**EXERCISE:** Using the entries below, output exactly the line containing "olidworks pour envoyer" and all lines that follow it to the end.

GIVEN INFORMATION Block Start

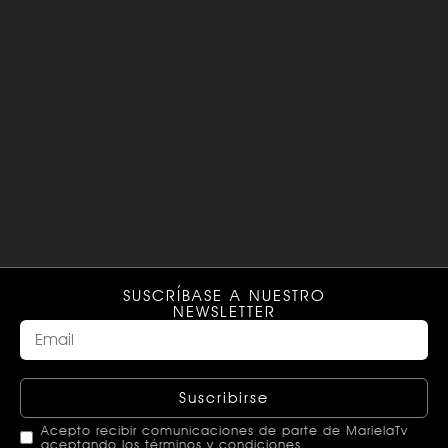
SUSCRÍBASE A NUESTRO
NEWSLETTER
Suscribirse
Acepto recibir comunicaciones de parte de MarielaTv
aceptando los términos y condiciones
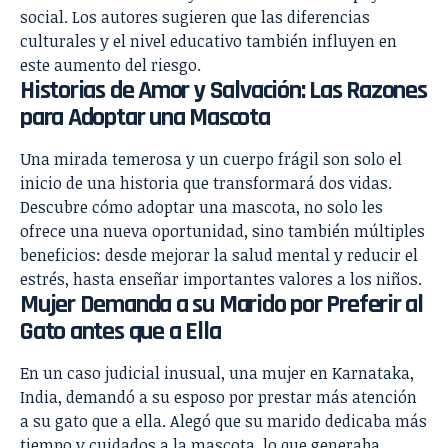
social. Los autores sugieren que las diferencias
culturales y el nivel educativo también influyen en
este aumento del riesgo.
Historias de Amor y Salvación: Las Razones
para Adoptar una Mascota
Una mirada temerosa y un cuerpo frágil son solo el
inicio de una historia que transformará dos vidas.
Descubre cómo adoptar una mascota, no solo les
ofrece una nueva oportunidad, sino también múltiples
beneficios: desde mejorar la salud mental y reducir el
estrés, hasta enseñar importantes valores a los niños.
Mujer Demanda a su Marido por Preferir al
Gato antes que a Ella
En un caso judicial inusual, una mujer en Karnataka,
India, demandó a su esposo por prestar más atención
a su gato que a ella. Alegó que su marido dedicaba más
tiempo y cuidados a la mascota, lo que generaba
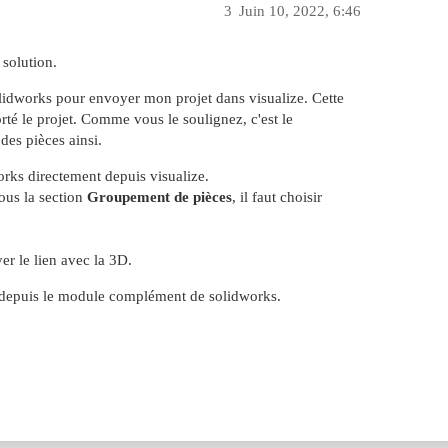
3
Juin 10, 2022, 6:46
 solution.
olidworks pour envoyer mon projet dans visualize. Cette
té le projet. Comme vous le soulignez, c'est le
des pièces ainsi.
orks directement depuis visualize.
ous la section
Groupement de pièces
, il faut choisir
r le lien avec la 3D.
 depuis le module complément de solidworks.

GIVEN INFORMATION Block End

**SOLUTION:**
olidworks pour envoyer mon projet dans visualize. Cette
té le projet. Comme vous le soulignez, c'est le
des pièces ainsi.
orks directement depuis visualize.
ous la section
Groupement de pièces
, il faut choisir
r le lien avec la 3D.
 depuis le module complément de solidworks.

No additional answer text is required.